Swedish tempers cool down after Germany say sorry for provocative celebration
Pontus Jansson and John Guidetti revealed that Germany apologised to Sweden in Sochi on Saturday night after their over-exuberant celebrations following their late 2-1 win.
Two members of Germany's World Cup party were captured goading the Swedish bench after Toni Kroos' free-kick, in the final minute of stoppage time, made the difference. Their celebrations provoked scuffles between the two benches once the final whistle had blown.
Germany's dramatic victory brought the World Cup holders back from the brink of likely elimination and means there is everything to play for in Group F, with all four teams retaining hopes of qualification.
Janne Andersson, the Sweden head coach, complained about Germany's conduct after the final whistle but Leeds United's Jansson, one of those who led the protests, said Germany had apologised.
"That's how it is in football, especially when it ends like this, with a goal," he said when asked about the incident. "There were a lot of emotions from them and from us, also. Some of them said too much.
"That's a normal reaction from us. We were angry of course. I like to see that. Maybe bad from them but that's how it is.

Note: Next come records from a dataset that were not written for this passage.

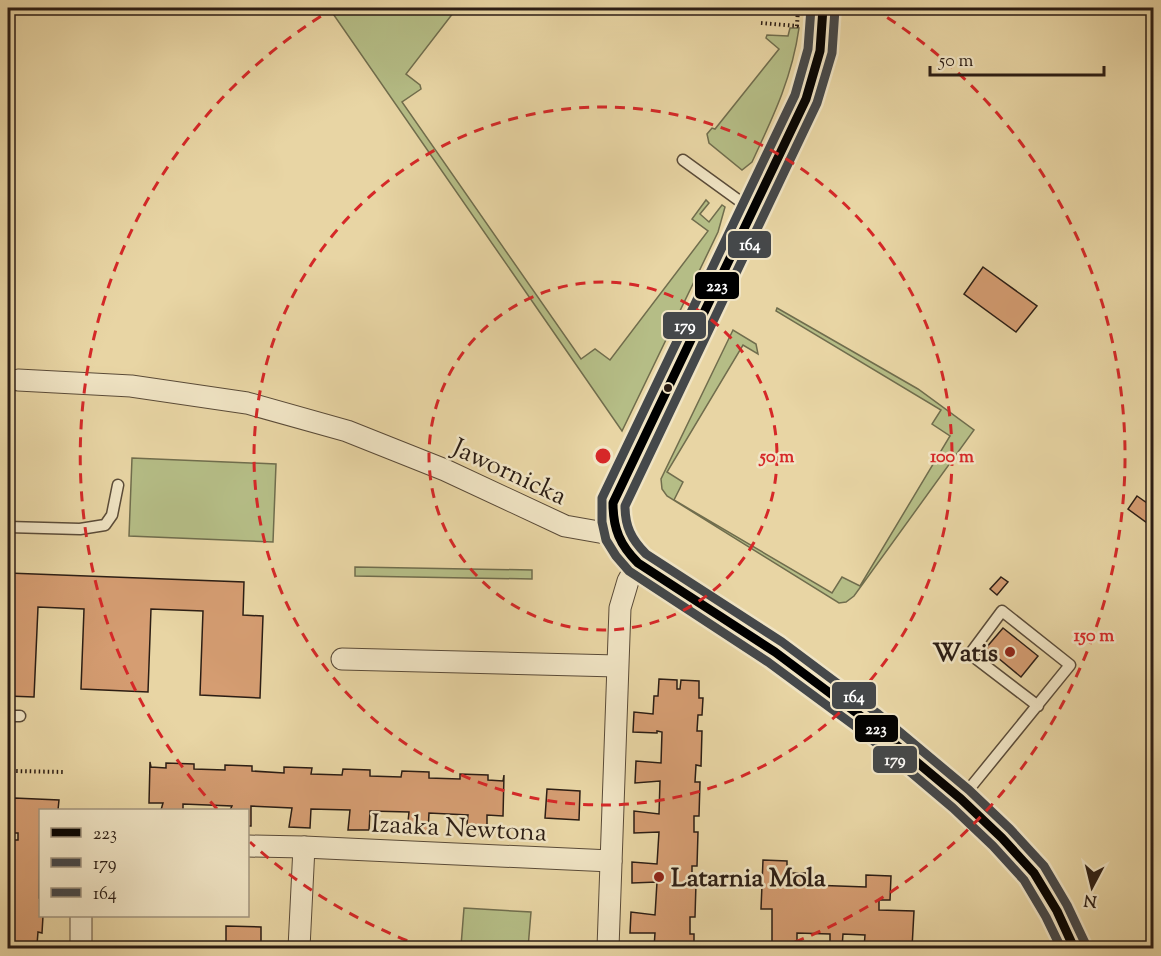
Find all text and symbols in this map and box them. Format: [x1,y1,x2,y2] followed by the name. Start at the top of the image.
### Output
[930,39,1104,77] scale bar
[938,49,974,75] text: 50 m
[727,230,772,259] line badge: 164
[739,235,761,258] text: 164
[694,271,740,300] line badge: 223
[706,276,728,299] text: 223
[662,311,707,340] line badge: 179
[675,316,696,339] text: 179
[662,382,674,394] unlabelled marker
[444,430,572,516] street label: Jawornicka
[758,445,794,471] text: 50 m
[930,445,974,471] text: 100 m
[593,446,613,466] centre of rings
[1074,624,1114,650] text: 150 m
[932,636,998,673] place label: Watis
[1003,645,1017,659] marker: Watis
[831,681,877,710] line badge: 164
[843,687,865,710] text: 164
[854,714,899,743] line badge: 223
[865,719,887,742] text: 223
[872,745,918,774] line badge: 179
[885,750,906,773] text: 179
[370,806,548,853] street label: Izaaka Newtona
[39,809,249,917] legend
[93,822,117,848] text: 223
[93,852,117,878] text: 179
[1062,857,1122,917] north arrow
[671,861,826,898] place label: Latarnia Mola
[652,870,666,884] marker: Latarnia Mola
[93,882,117,908] text: 164
[1083,887,1098,912] text: N

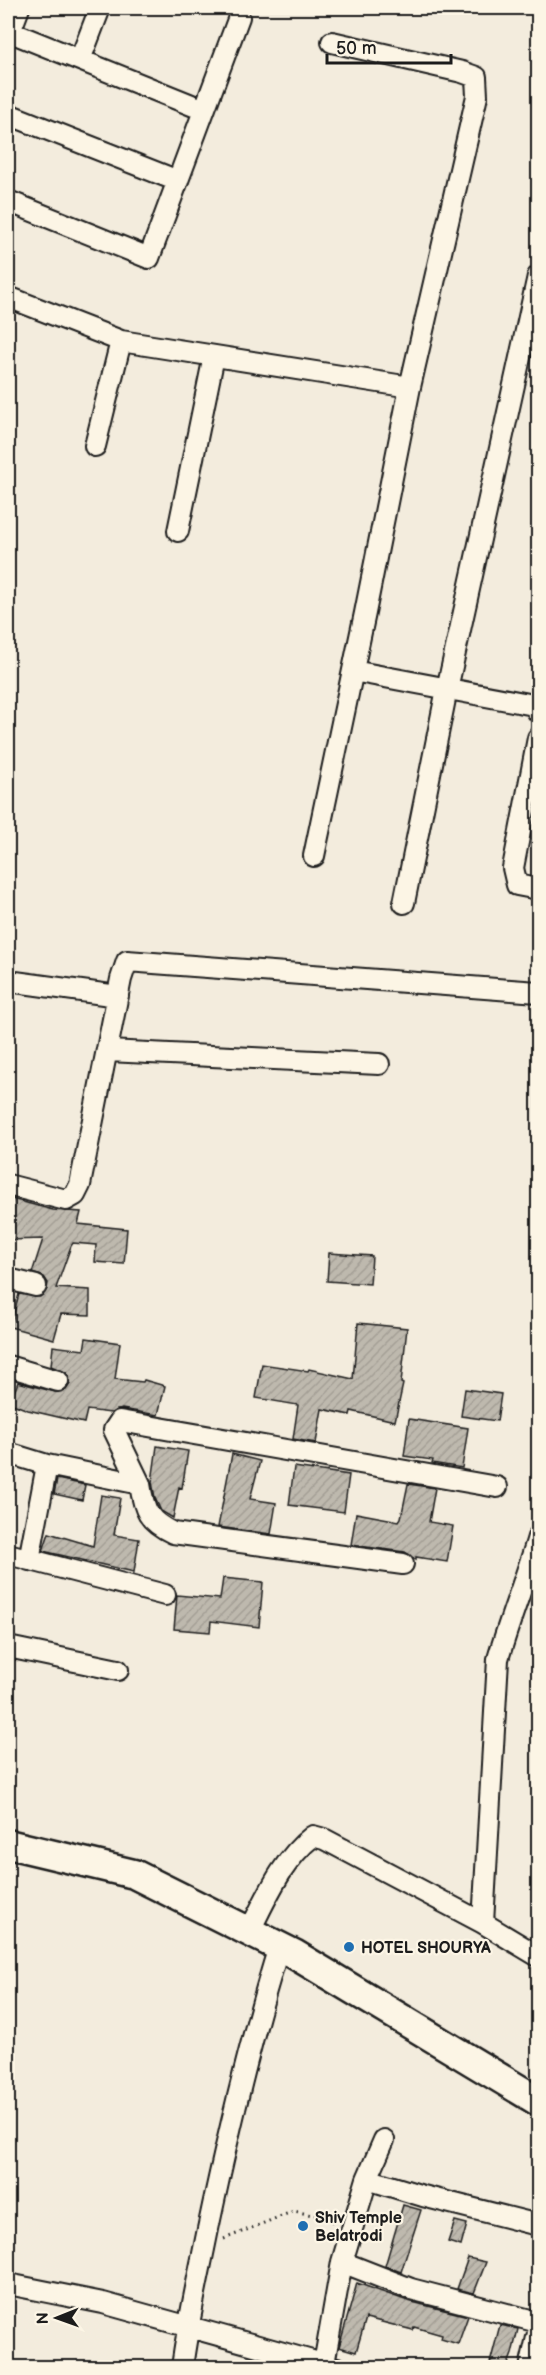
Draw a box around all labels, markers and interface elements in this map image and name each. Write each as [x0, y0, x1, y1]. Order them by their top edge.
scale bar [327, 27, 452, 65]
text: 50 m [336, 38, 377, 59]
place label: HOTEL SHOURYA [361, 1939, 491, 1958]
marker: HOTEL SHOURYA [342, 1940, 356, 1954]
place label: Shiv Temple Belatrodi [315, 2209, 402, 2246]
marker: Shiv Temple Belatrodi [296, 2219, 310, 2233]
north arrow [27, 2288, 87, 2348]
text: N [34, 2312, 53, 2324]

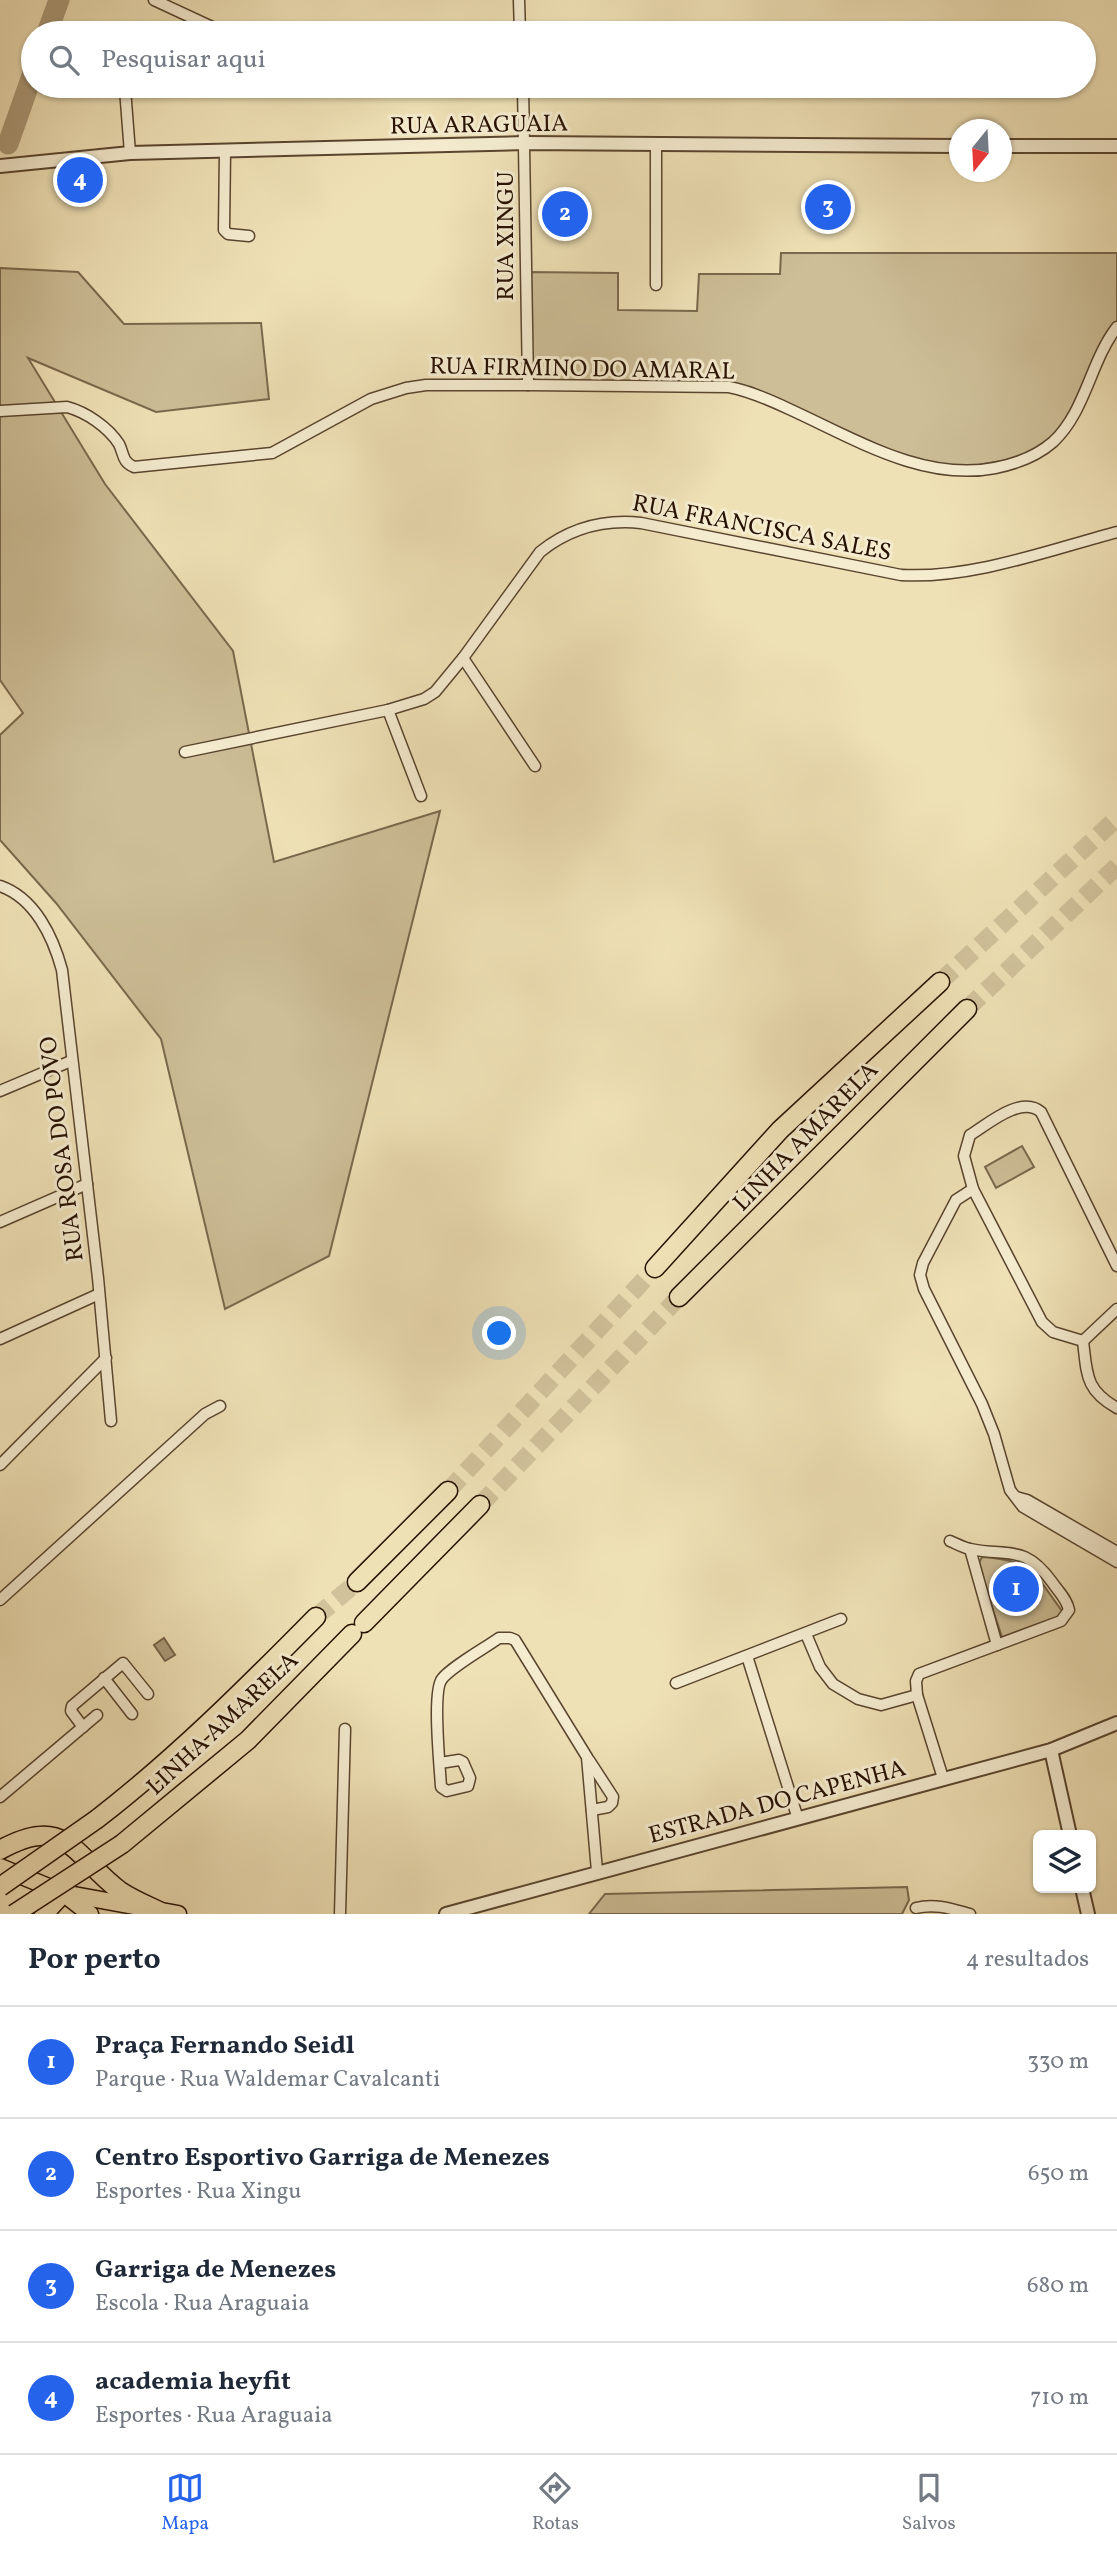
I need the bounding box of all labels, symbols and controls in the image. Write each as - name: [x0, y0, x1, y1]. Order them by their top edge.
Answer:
- search box: [21, 21, 1096, 98]
- icon: search: [45, 41, 83, 79]
- text: Pesquisar aqui: [101, 42, 266, 78]
- street label: RUA ARAGUAIA: [390, 107, 568, 145]
- north arrow: [949, 119, 1012, 182]
- pin: 4: [57, 154, 103, 206]
- street label: RUA XINGU: [490, 171, 524, 301]
- pin: 3: [805, 181, 851, 233]
- pin: 2: [542, 188, 588, 240]
- street label: RUA FIRMINO DO AMARAL: [429, 350, 735, 390]
- street label: RUA FRANCISCA SALES: [629, 487, 894, 571]
- street label: RUA ROSA DO POVO: [32, 1034, 94, 1263]
- street label: LINHA AMARELA: [726, 1055, 887, 1220]
- your location: [482, 1316, 516, 1350]
- pin: 1: [993, 1563, 1039, 1615]
- street label: LINHA AMARELA: [140, 1645, 307, 1804]
- street label: ESTRADA DO CAPENHA: [645, 1752, 910, 1854]
- map controls: [1033, 1830, 1096, 1893]
- button: layers: [1033, 1830, 1096, 1893]
- text: Por perto: [28, 1939, 161, 1981]
- text: 4 resultados: [966, 1944, 1089, 1976]
- text: Praça Fernando Seidl: [95, 2028, 355, 2064]
- text: 1: [46, 2046, 56, 2078]
- text: 330 m: [1027, 2046, 1089, 2078]
- text: Parque · Rua Waldemar Cavalcanti: [95, 2064, 440, 2096]
- text: Centro Esportivo Garriga de Menezes: [95, 2140, 550, 2176]
- text: 2: [45, 2158, 57, 2190]
- text: 650 m: [1028, 2158, 1089, 2190]
- text: Esportes · Rua Xingu: [95, 2176, 302, 2208]
- text: Garriga de Menezes: [95, 2252, 336, 2288]
- text: 3: [45, 2270, 57, 2302]
- text: 680 m: [1027, 2270, 1089, 2302]
- text: Escola · Rua Araguaia: [95, 2288, 310, 2320]
- text: academia heyfit: [95, 2364, 291, 2400]
- text: 4: [44, 2382, 58, 2414]
- text: 710 m: [1030, 2382, 1089, 2414]
- text: Esportes · Rua Araguaia: [95, 2400, 333, 2432]
- tab: Mapa: [161, 2469, 209, 2537]
- tab: Rotas: [532, 2469, 579, 2537]
- tab: Salvos: [902, 2469, 956, 2537]

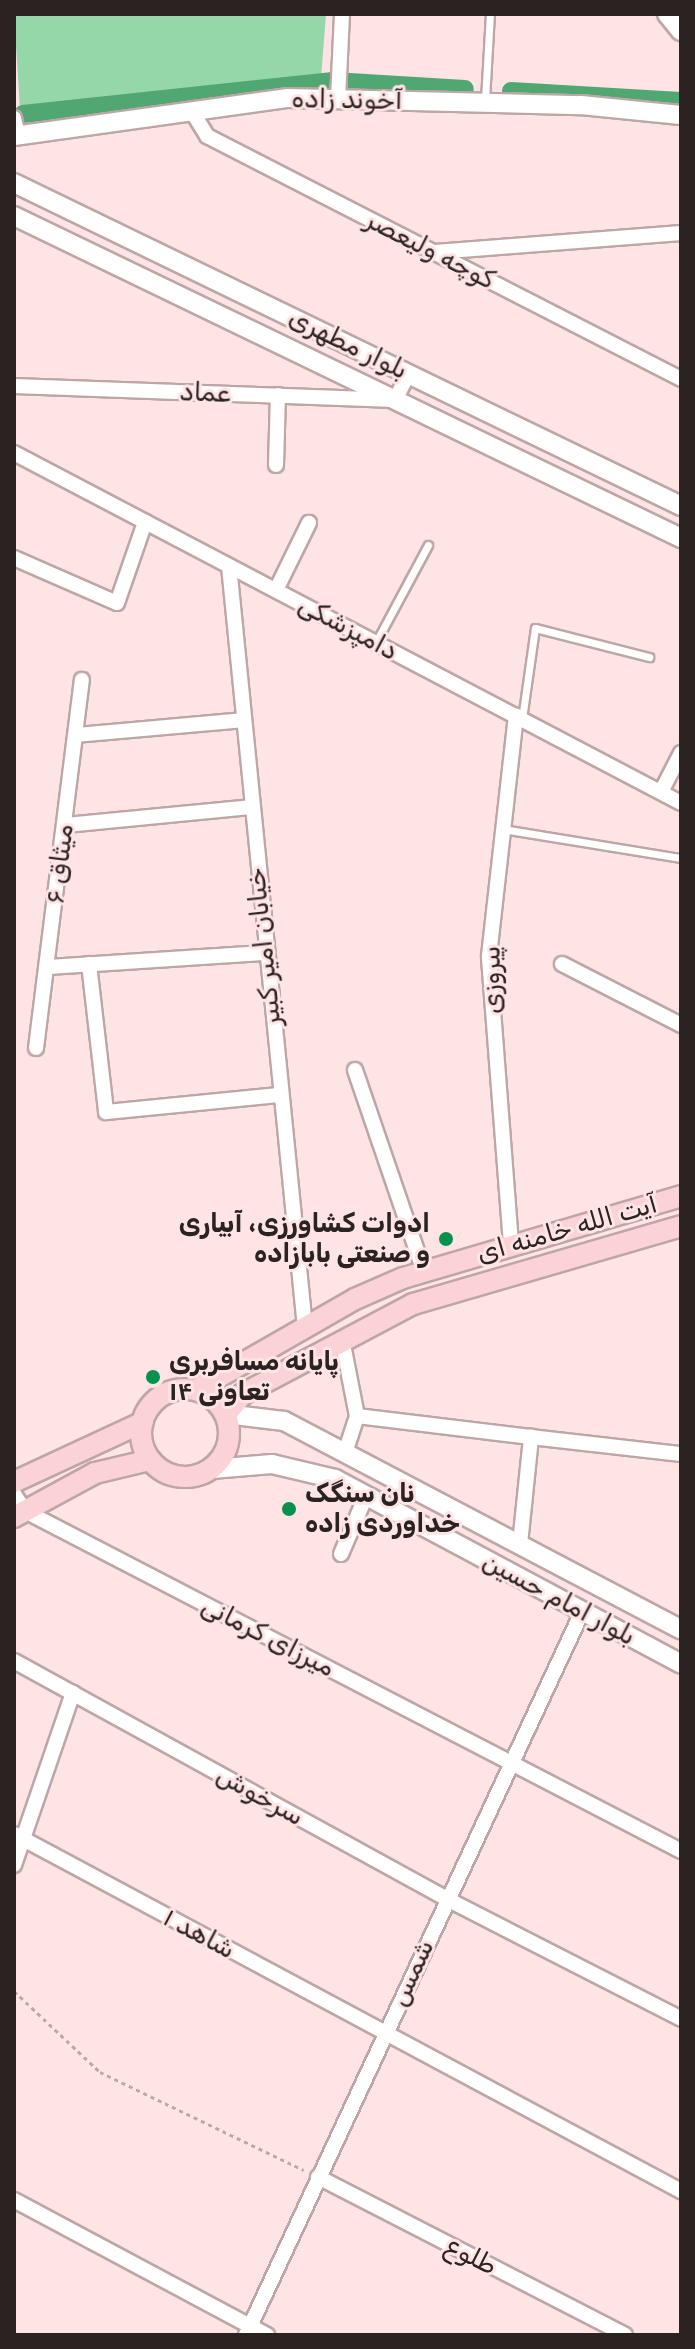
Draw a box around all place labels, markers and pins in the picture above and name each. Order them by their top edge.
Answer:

"I haven't had anything said to me personally but some of them said sorry to us after the game. It was disrespectful at the time, to celebrate like that. But if they said sorry, it's OK," the 27-year-old defender added when asked about the incident.
"For them it is was a really important goal, of course. But you should celebrate in your own half, not be disrespectful to your opponents. That's how it is."
Guidetti, the former Manchester City and Celtic striker, concurred. "We thought they did wrong, but they have apologised for their mistake and that's it," he said.
"You shouldn't celebrate the way they did in front of our bench. You can celebrate with your own fans. Don't celebrate in front of our bench like that. That's why they apologised, because they know they did wrong."
The post-match apologies were followed by an official one. A statement on the German national team's official Twitter account read: "It was an emotional game. In the end, one or the other reaction or gesture of our caregiver staff towards the Swedish bench was too emotional.
"That is not our style. That's what we apologised to the Swedish coach & his team [for]," the statement added.
For Sweden, defeat means victory is required in their final Group F game against Mexico in order to guarantee qualification.
"(It's) all in our hands," Jansson said. "Mexico is a good team but South Korea had chances to beat them. We have a chance, and a good chance. It's tough to lose like this. But we played well. We have to reload, recover and focus on Mexico."